### Exercise 1
Reproduce the passage of the meningococcal PCR assay excerpt starting at "Fig 1 — Agarose" and ending at "Z, serogroup Z.".
### Exercise 2
Resume the excerpt on the multiplex PCR assay for meningococcal serogroups, writing on from its last sentence.

### Excerpt provided
Fig 1 — Agarose gel electrophoresis of the PCR products obtained from multiplex PCRs 1 and 2 in the assay. Lane MW, 100-bp DNA ladder marker; lane A, serogroup A; lane B, serogroup B; lane I/K, serogroup I/K; lane 29E, serogroup 29E; lane C, serogroup C; lane H, serogroup H; lane L, serogroup L; lane X, serogroup X; lane W135/Y, serogroup W135/Y; lane Z, serogroup Z.

Fig 2 — Agarose gel electrophoresis of the PCR products obtained from multiplex PCR 3. Lanes MW, DNA marker DL15,000; lane I, serogroup I; lane K, serogroup K; lane W135, serogroup W135; lane Y, serogroup Y.

Specificity of the multiplex PCR-based assay.

The developed multiplex PCR-based assay was tested with the 15 reference strains that belonged to the 12 N. meningitidis serogroups, with 97 clinical strains that belonged to A, B, C, W135, 29E, X, or Y or nongroupable isolates from different locations and years; with 15 strains of closely related species such as N. flavescens, N. subflava, N. mucosa, N. lactamica, N. sicca, and N. gonorrhoeae; and with six strains from species also reported to cause meningitis that included five S. pneumoniae isolates (belonging to serotypes 1, 23F, 6A, 6B, and 19A, reported to be more virulent) and one H. influenzae isolate (Table 1; see also Table S6 in the supplemental material). All the reference strains were detected with 100% specificity. Among the 97 clinical isolates, 90 of known serotype were detected and confirmed by the specific antiserum serogrouping. Five out of the seven strains that were classified as nongroupable by antisera could be classified as belonging to a specific serogroup by the multiplex PCR assay (see Table S6). For strains that belonged to other Neisseria species, only one or no PCR products that corresponded to segments of ctrA or porA genes could be detected. There was no PCR product obtained for S. pneumoniae and H. influenzae strains. These results indicate that the multiplex PCR-based assay is specific for individual N. meningitidis serogroups.

Double-blinded test to verify the multiplex PCR assay.

A double-blinded test was performed in order to verify the stability and specificity of the assay. Forty-six clinical isolates were used for the test (see Table S6 in the supplemental material). The isolates were also characterized by specific antisera at the Center for Disease Control and Prevention, Shanghai, China. The detection results of the PCR assay were consistent with the results by antiserum serogrouping except for the isolate NM033 (see Table S6). The reason for the different detection results for isolate NM033 using antisera and the multiplex PCR assay are unknown, and the strain needs to be further analyzed.

Detection sensitivity of the multiplex PCR assay.

The detection sensitivities for genomic DNA and isolates in noncultured mock CSF specimens were both determined. Serial dilutions of genomic DNA (10 ng, 1 ng, 100 pg, 10 pg, and 1 pg per ml) of N. meningitidis serogroups A, B, C, 29E, and Z reference strains were used to test the sensitivity of the multiplex assay. As little as 1 ng of DNA (equivalent to ∼4 × 10⁵ genomes) could be detected by the assay. Pure cultures of strain NM055 (serogroup C, isolated from a patient) were mixed with 1 ml CSF specimens from healthy people with the concentrations of 10⁷, 10⁶, 10⁵, 10⁴, to 10³ CFU/ml, respectively, and tested with the multiplex assay. The lower limit of detection was determined to be 3 × 10⁵ CFU/ml. All the reference strains of other serogroups could also be detected by this assay at the level of ∼4 × 10⁵ genomes or 3 × 10⁵ CFU/ml. Therefore, ∼4 × 10⁵ genomes or 3 × 10⁵ CFU/ml strains in the mock CSF specimen were the lower limits for the detection using this assay.

### Given entries
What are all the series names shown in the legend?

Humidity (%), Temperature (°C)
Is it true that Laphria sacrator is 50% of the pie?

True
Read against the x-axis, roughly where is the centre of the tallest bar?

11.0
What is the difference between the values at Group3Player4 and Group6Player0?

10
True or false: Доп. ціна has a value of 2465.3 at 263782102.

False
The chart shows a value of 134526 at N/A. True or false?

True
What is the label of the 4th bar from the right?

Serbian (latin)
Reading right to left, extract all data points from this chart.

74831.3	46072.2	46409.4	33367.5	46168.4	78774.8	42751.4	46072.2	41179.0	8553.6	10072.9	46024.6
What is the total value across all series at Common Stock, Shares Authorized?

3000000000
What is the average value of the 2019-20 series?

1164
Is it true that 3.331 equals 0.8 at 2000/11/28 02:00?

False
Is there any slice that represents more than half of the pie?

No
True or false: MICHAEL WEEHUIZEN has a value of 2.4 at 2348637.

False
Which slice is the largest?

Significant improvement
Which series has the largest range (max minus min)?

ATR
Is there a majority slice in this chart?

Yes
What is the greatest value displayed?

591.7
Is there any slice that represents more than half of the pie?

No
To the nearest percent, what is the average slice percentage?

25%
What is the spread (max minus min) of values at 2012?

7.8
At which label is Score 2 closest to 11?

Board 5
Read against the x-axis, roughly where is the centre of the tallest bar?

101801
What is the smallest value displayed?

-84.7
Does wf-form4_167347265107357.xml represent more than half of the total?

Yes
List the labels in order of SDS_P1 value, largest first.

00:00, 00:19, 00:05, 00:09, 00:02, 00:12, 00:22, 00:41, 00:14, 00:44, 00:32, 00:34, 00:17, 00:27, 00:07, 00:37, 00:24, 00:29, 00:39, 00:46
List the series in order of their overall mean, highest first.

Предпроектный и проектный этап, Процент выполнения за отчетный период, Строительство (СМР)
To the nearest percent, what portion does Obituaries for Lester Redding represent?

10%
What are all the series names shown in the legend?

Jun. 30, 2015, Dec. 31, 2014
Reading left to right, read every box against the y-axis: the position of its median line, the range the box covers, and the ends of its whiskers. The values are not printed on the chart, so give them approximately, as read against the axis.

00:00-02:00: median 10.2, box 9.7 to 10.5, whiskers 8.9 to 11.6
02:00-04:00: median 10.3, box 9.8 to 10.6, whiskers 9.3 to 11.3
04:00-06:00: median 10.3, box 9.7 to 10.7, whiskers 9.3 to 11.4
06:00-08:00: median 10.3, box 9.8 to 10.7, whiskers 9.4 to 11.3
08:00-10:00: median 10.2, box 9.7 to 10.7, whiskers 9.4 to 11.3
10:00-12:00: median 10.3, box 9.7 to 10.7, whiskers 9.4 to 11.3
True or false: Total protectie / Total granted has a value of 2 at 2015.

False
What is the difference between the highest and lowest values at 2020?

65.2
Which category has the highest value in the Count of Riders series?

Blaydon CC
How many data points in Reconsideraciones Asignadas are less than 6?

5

### Final answer 1
Fig 1 — Agarose gel electrophoresis of the PCR products obtained from multiplex PCRs 1 and 2 in the assay. Lane MW, 100-bp DNA ladder marker; lane A, serogroup A; lane B, serogroup B; lane I/K, serogroup I/K; lane 29E, serogroup 29E; lane C, serogroup C; lane H, serogroup H; lane L, serogroup L; lane X, serogroup X; lane W135/Y, serogroup W135/Y; lane Z, serogroup Z.

### Final answer 2
DISCUSSION

Molecular protocols for the detection of N. meningitidis have been reported previously. However, serogrouping of N. meningitidis is dependent mainly on methods that use specific antisera. The capsular gene complexes from seven out of the 12 N. meningitidis serogroups have been identified previously. The complexes of the remaining five serogroups were sequenced in this study, and these sequences enabled the design of primers for further genogrouping. As far as we know, this study is the first to describe a molecular protocol for the detection and genogrouping of all 12 N. meningitidis serogroups.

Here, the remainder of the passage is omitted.